- **Исходный текст**:
◆ ◆ ◆ ◆

Все достоверное, документальное, что касается русского гения музыки, собрано в книге «Жизнь Петра Ильича Чайковского», составленной его младшим братом Модестом (1850–1916), драматургом, либреттистом, театральным критиком. Настоящее издание – завершающая часть этого бесценного для потомков труда – охватывает пять последних лет жизни композитора. Своеобразная автобиографическая повесть, как бы рассказанная словами его писем и дневников, книга с хронологической последовательностью и вместе с тем душевной откровенностью воспроизводит дни П.И. Чайковского 1888–1893 годов, высвечивая разные стороны этой непостижимой личности, всегда полной тоски по идеалу.
Татьяна Маршкова
1885[1]
I
После морального кризиса, пережитого во второй половине 1877 года, Петр Ильич искал и нашел спасение в удалении от всего, что в прежнем образе жизни требовало напряжения и борьбы с природными склонностями.

◆ ◆ ◆ ◆

- **Цель задания**:
Воспроизведите дословно часть исходного текста, начиная со слов «Татьяна Маршкова» и заканчивая словами «с природными склонностями.».

(Сохранённые записи)
◆ ◆ ◆ ◆

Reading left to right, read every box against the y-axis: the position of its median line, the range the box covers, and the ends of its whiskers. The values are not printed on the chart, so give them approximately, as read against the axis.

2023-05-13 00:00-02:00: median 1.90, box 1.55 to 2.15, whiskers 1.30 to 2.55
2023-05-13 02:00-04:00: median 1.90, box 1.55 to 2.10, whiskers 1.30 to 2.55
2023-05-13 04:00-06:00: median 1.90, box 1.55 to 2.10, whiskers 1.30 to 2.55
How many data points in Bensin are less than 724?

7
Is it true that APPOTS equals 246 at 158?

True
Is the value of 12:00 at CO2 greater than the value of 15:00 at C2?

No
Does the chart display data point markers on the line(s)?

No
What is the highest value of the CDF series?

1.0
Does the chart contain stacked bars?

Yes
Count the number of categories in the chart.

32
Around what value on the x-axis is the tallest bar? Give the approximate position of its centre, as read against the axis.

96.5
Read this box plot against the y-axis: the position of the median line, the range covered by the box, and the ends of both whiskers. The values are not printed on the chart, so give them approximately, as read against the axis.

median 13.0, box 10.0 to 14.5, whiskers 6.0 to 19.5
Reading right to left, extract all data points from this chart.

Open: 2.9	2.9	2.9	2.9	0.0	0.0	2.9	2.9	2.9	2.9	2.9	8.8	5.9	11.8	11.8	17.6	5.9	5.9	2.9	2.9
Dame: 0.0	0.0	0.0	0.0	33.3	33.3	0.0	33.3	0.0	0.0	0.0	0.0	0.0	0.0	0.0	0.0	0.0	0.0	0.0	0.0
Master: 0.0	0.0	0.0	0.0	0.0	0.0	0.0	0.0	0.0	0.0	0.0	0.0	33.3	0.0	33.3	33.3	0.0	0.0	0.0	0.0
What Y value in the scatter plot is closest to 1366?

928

◆ ◆ ◆ ◆

- **Решение задания**:
Татьяна Маршкова
1885[1]
I
После морального кризиса, пережитого во второй половине 1877 года, Петр Ильич искал и нашел спасение в удалении от всего, что в прежнем образе жизни требовало напряжения и борьбы с природными склонностями.